REQUIRED TASKS =>
- a) In the game-design post, why did the writer nearly stop making the long board game, and what kept the work going?
- b) Return the passage of the game-design post from "Found out the" to "I won't stop.", copied word for word.

SELECTED EXCERPT =>

________

I'd make a funny comment about how my avatar is me, but... sadly... it is. It's a picture I drew of myself about 3-4 years ago. *rolls eyes*

Hey Walked, I read about the Open Customizable Card Game system you were talking about in one of the subforums here... awesome idea, btw. A friend of mine told me about doing something similar a while back. Maybe you two should get together! ^.^

Anonymous
How I started

Loved Video games when I was younger. I started drawing mazes.
After drawing mazes for two full years I though of my favorite game called GAUNTLET. At the age of 14 I started drawing up mazes on white graph paper sheets. I then colored in the necessary squares (walls) for the character to run through.

After 2 full years I finally finished a top view 13 1/3 foot long board game. During the stages of doing the game I didnt even know how far I would get except for finishing it. There were days that where it got so tedious of coloring in the walls and other surrounding arounds I almost stopped production. But I kept seeing it so visualy. Eating, Sleeping, Drinking, walking, talking, It wouldnt go away (lol) I knew how it would look like before I even colored in the walls. It was so amazing. I get into my work way to seriously. But that is what makes designing so addictive.

I have been told and also read in many game websites that if you wanted to start drawing , designing, or programming anything you need to start small. For instants, Ping Pong for programming starters. For card games or board games start small as well. Don't do something you wouldn't be able to do. Learn all you can .... BLAH BLAH BLAH..... That is all find and true. But if you as the main core designer, or programmer do what you know or start on something you can handle.

I commend any one who starts young as we all have done.
During the production phase my first game, I drew up my very own video games system. Concerns, Layouts, diagrams the works. After I was 19 I went down to NISI (NATIONAL INVENTION SERVICES INCORPORATED) which was located in Costa Mesa California. My father took me down there. The director of the company and I talked about the designs yadda yadda yadda.

Everything went okay except for this. And I heard my father through the door. This is my father speaking loudly " How can my son do this, if he can't do math. Its rediculous. " The Director was backing me up. Saying" You don't need to know something If you know it can work. He has everything pretty down well." But my father was not convinced. He even yelled at me on the way back to his house. Oh well. That is too bad now lol. I know my math and I am making a difference for myself and my future. I never gave up either. Kept working in secrecy.

Found out the next time we went back the N.I.S.I. company wanted 10,000 dollars for the mechanics of the start up and 1,000 dollars for the paper work. My soon to be ex helped me out and she said it was a money scam. Which worked out fine anyways.

After that the years kept coming and going, but I also enjoyed the games I was playing and decided to design sequels and prequels. Even though I never sent them out It was exciting to design something that could of been. Its okay M father once again came into the picture and through out everything I had done in the years I was in and out of the house. Luckily I had saved the numerous other designs I had completed.

SOrry for such a ramble message. I enjoy game designing. I won't stop.

I also do game designs from job experience or other game ideas, animation movies, books, or from history.

Keep up the termendous work though. And good luck to everyone with their projects.

See you all in the future of gaming.

________

EXTRACTED ENTRIES =>
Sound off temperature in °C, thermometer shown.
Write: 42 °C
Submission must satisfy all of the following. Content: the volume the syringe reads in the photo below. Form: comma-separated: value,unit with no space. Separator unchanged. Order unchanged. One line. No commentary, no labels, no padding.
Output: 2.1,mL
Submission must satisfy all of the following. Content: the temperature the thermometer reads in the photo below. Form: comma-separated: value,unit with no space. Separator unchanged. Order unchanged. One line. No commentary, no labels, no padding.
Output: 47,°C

________

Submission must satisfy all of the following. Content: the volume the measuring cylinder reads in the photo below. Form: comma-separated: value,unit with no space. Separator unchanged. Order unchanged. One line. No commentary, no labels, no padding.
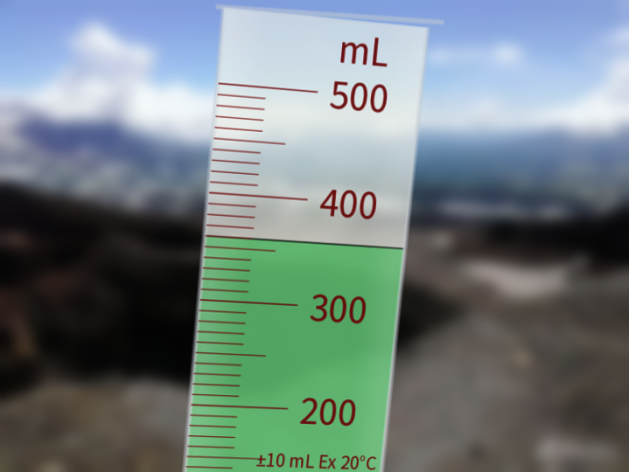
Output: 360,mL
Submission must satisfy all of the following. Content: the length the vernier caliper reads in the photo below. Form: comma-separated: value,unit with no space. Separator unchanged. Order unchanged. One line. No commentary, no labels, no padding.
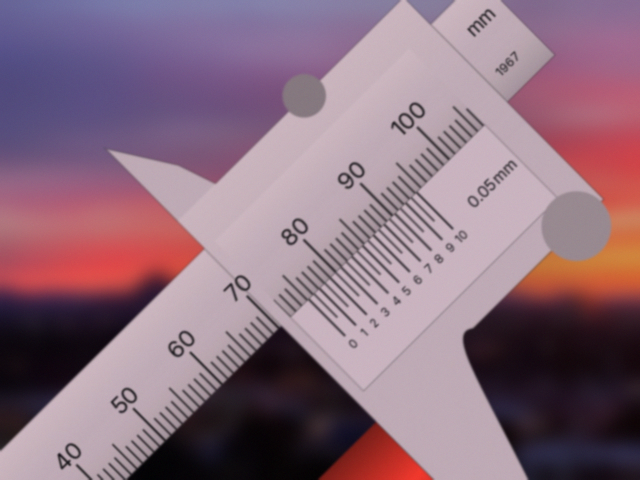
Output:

________

ANSWERS TO THE PROBLEMS =>
- a) The writer nearly quit because coloring in the walls and surrounding areas became so tedious. The work continued because the writer kept seeing the game vividly while eating, sleeping, drinking, walking and talking, and already knew how it would look before coloring in the walls.

- b)
Found out the next time we went back the N.I.S.I. company wanted 10,000 dollars for the mechanics of the start up and 1,000 dollars for the paper work. My soon to be ex helped me out and she said it was a money scam. Which worked out fine anyways.

After that the years kept coming and going, but I also enjoyed the games I was playing and decided to design sequels and prequels. Even though I never sent them out It was exciting to design something that could of been. Its okay M father once again came into the picture and through out everything I had done in the years I was in and out of the house. Luckily I had saved the numerous other designs I had completed.

SOrry for such a ramble message. I enjoy game designing. I won't stop.